Gresham is represented by Adam Dean of the Dean Law Group in Portland. Dean took over for McMinnville attorney Abraham Hanson in September. The prosecutor in the case is Yamhill County District Attorney Kathryn Lynch.

The case has wound its way through the courts over the past four months, with changes in representation, motions to continue and a motion to compel the state to produce more evidence during the discovery phase of the proceedings, lengthening the process.

In September, Lynch requested and Dean agreed to a protective order allowed by Judge John Collins that protects the confidentiality of reports and videos of an interview with a person close to the case that occurred in February at Juliette's House, a child abuse assessment center in McMinnville.

Gresham pleaded not guilty on Nov. 12 before Circuit Court Judge Cynthia Easterday. A seven- to eight-day trial has been scheduled to begin on May 10, with pretrial hearings set for a week prior.

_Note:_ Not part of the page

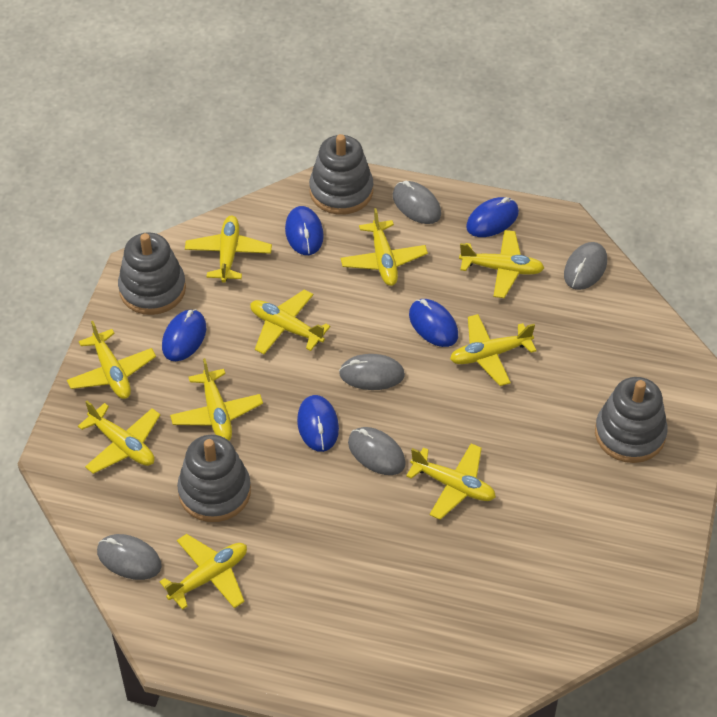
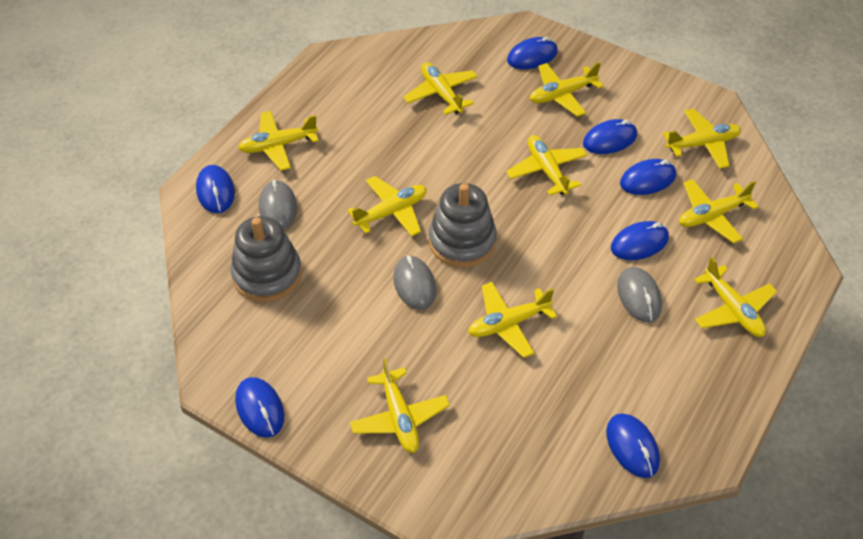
blue mouse: 5 -> 7
grey mouse: 5 -> 3
grey stacking toy: 4 -> 2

The crimes Gresham is charged with are Measure 11 offenses that carry with them stiff mandatory sentences upon conviction. A conviction for first-degree sodomy requires a sentence of eight years and four months incarceration; a conviction for first-degree sexual abuse yields the defendant a sentence of six years and three months on each count, either consecutively or concurrently, depending on the determination by the judge.